A calcium-sensing protein, STIM1, known to activate store-operated calcium channels has been found to also inhibit voltage-operated calcium channels, according to researchers at Temple University.
The researchers published their findings, The Calcium Store Sensor, STIM1, Reciprocally Controls Orai and Cav1.2 Channels, in the Oct. 1 issue of Science magazine (www.sciencemag.org).
Calcium, not just important for bones and teeth, is a universal signaling agent that is pivotal in controlling a wide range of cell functions including fast muscle and nerve responses and slower response such as cell division, cell growth, apoptosis or programmed cell death and even fertilization of eggs.
Calcium is stored in cells and rapidly released out and pumped back to control things like contraction of muscle or the triggering of immune cells said Donald Gill, Professor and Chair of Biochemistry in Temple's School of Medicine and the study's lead researcher.
He said that the STIM1 protein, which he helped discover about 5 years ago, was found to play a major role in sensing the low levels of calcium in cell stores and activating the highly selective Orai calcium channel to allow calcium to flow back into the cell.
"We thought it seemed crazy that the STIM1 protein goes through this incredible dance but the only thing it does is activate the Orai channel," he said. "It seemed difficult to believe it only had this one specific function."

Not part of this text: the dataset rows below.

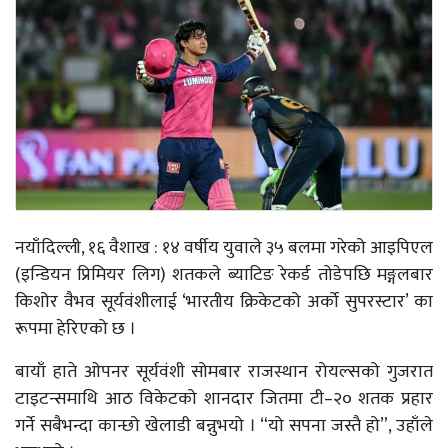
नयाँदिल्ली, १६ वैशाख : १४ वर्षीय युवाले ३५ बलमा गरेको आइपिएल
(इन्डियन प्रिमियर लिग) शतकले ब्याटिङ रेकर्ड तोडेपछि मङ्गलबार
किशोर वैभव सूर्यवंशीलाई ‘भारतीय क्रिकेटको अर्को सुपरस्टार’ का
रूपमा हेरिएको छ ।
बायाँ हाते ओपनर सूर्यवंशी सोमबार राजस्थान रोयल्सको गुजरात
टाइटन्समाथि आठ विकेटको शानदार जितमा टी–२० शतक प्रहार
गर्ने सबैभन्दा कान्छो खेलाडी बन्नुभयो । “यो सपना जस्तै हो”, उहाँले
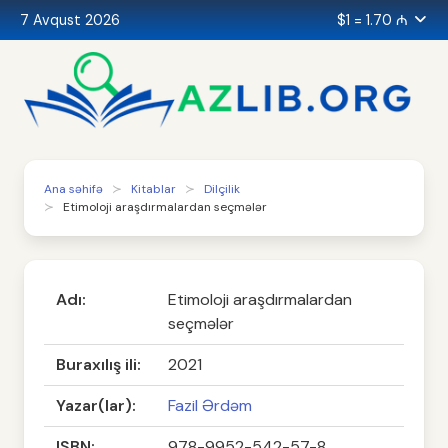
7 Avqust 2026
$1 = 1.70 ₼
Ana səhifə
Kitablar
Dilçilik
Etimoloji araşdırmalardan seçmələr
Adı:
Etimoloji araşdırmalardan
seçmələr
Buraxılış ili:
2021
Yazar(lar):
Fazil Ərdəm
ISBN:
978-9952-542-57-8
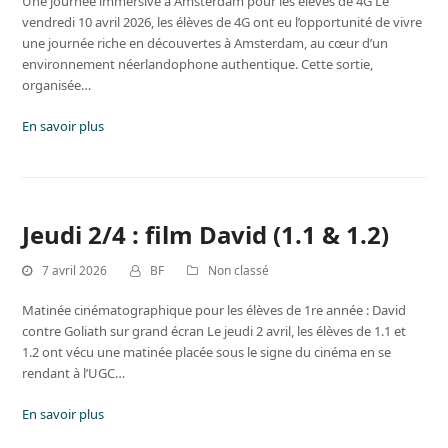
Une journée immersive à Amsterdam pour les élèves de 4G Le
vendredi 10 avril 2026, les élèves de 4G ont eu l’opportunité de vivre
une journée riche en découvertes à Amsterdam, au cœur d’un
environnement néerlandophone authentique. Cette sortie,
organisée…
En savoir plus
Jeudi 2/4 : film David (1.1 & 1.2)
7 avril 2026
BF
Non classé
Matinée cinématographique pour les élèves de 1re année : David
contre Goliath sur grand écran Le jeudi 2 avril, les élèves de 1.1 et
1.2 ont vécu une matinée placée sous le signe du cinéma en se
rendant à l’UGC…
En savoir plus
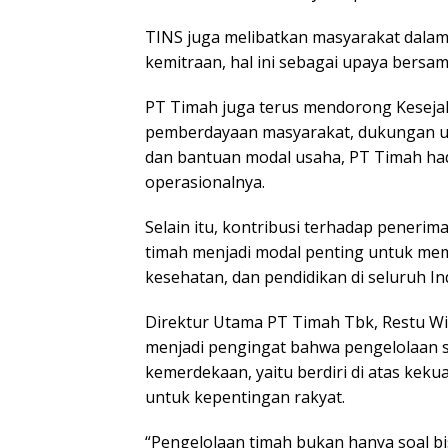
TINS juga melibatkan masyarakat dalam
kemitraan, hal ini sebagai upaya bers
PT Timah juga terus mendorong Keseja
pemberdayaan masyarakat, dukungan un
dan bantuan modal usaha, PT Timah had
operasionalnya.
Selain itu, kontribusi terhadap penerim
timah menjadi modal penting untuk mem
kesehatan, dan pendidikan di seluruh In
Direktur Utama PT Timah Tbk, Restu 
menjadi pengingat bahwa pengelolaan 
kemerdekaan, yaitu berdiri di atas kek
untuk kepentingan rakyat.
“Pengelolaan timah bukan hanya soal bi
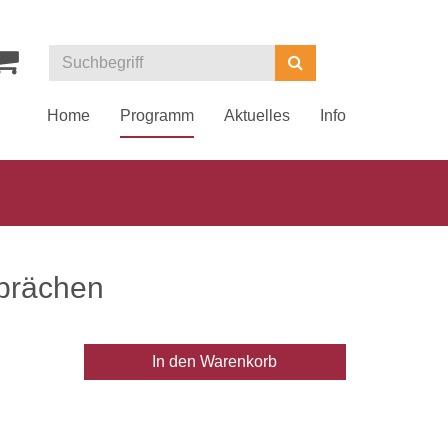
Kurse
Suchen
suchen
Home
Programm
Aktuelles
Info
sprächen
In den Warenkorb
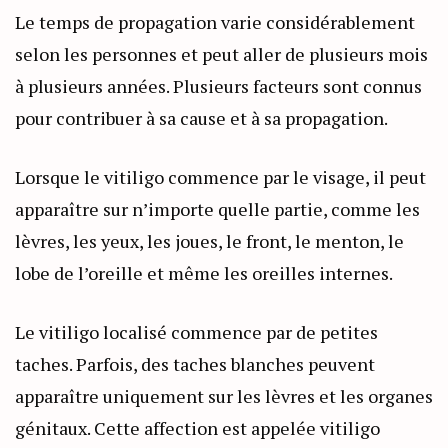
Le temps de propagation varie considérablement
selon les personnes et peut aller de plusieurs mois
à plusieurs années. Plusieurs facteurs sont connus
pour contribuer à sa cause et à sa propagation.
Lorsque le vitiligo commence par le visage, il peut
apparaître sur n’importe quelle partie, comme les
lèvres, les yeux, les joues, le front, le menton, le
lobe de l’oreille et même les oreilles internes.
Le vitiligo localisé commence par de petites
taches. Parfois, des taches blanches peuvent
apparaître uniquement sur les lèvres et les organes
génitaux. Cette affection est appelée vitiligo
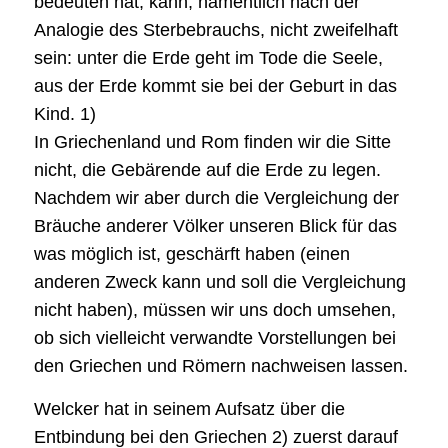
bedeuten hat, kann, namentlich nach der
Analogie des Sterbebrauchs, nicht zweifelhaft
sein: unter die Erde geht im Tode die Seele,
aus der Erde kommt sie bei der Geburt in das
Kind. 1)
In Griechenland und Rom finden wir die Sitte
nicht, die Gebärende auf die Erde zu legen.
Nachdem wir aber durch die Vergleichung der
Bräuche anderer Völker unseren Blick für das
was möglich ist, geschärft haben (einen
anderen Zweck kann und soll die Vergleichung
nicht haben), müssen wir uns doch umsehen,
ob sich vielleicht verwandte Vorstellungen bei
den Griechen und Römern nachweisen lassen.
Welcker hat in seinem Aufsatz über die
Entbindung bei den Griechen 2) zuerst darauf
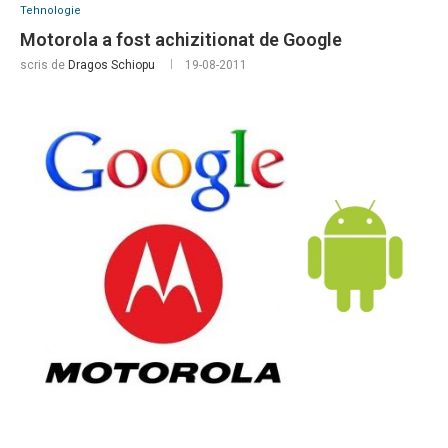
Tehnologie
Motorola a fost achizitionat de Google
scris de
Dragos Schiopu
19-08-2011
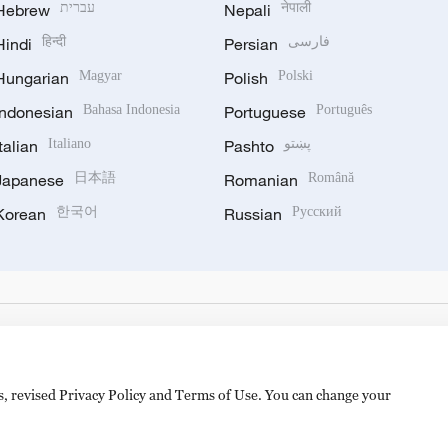
Hebrew
עברית
Nepali
नेपाली
Hindi
हिन्दी
Persian
فارسی
Hungarian
Magyar
Polish
Polski
Indonesian
Bahasa Indonesia
Portuguese
Português
Italian
Italiano
Pashto
پښتو
Japanese
日本語
Romanian
Română
Korean
한국어
Russian
Русский
es, revised Privacy Policy and Terms of Use. You can change your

About two years ago, Gill and his colleagues noticed that in addition to activating the Orai channel to allow calcium to trickle back into the cell stores, STIM1 was also inhibiting the function of the crucial and widespread voltage-operated calcium channel, known as the L-typechannel.
"At the time, we thought only electrically excitable cells, like cardiac, neural and skeletal cells, had L-type (or long-lasting) calcium channels," he said.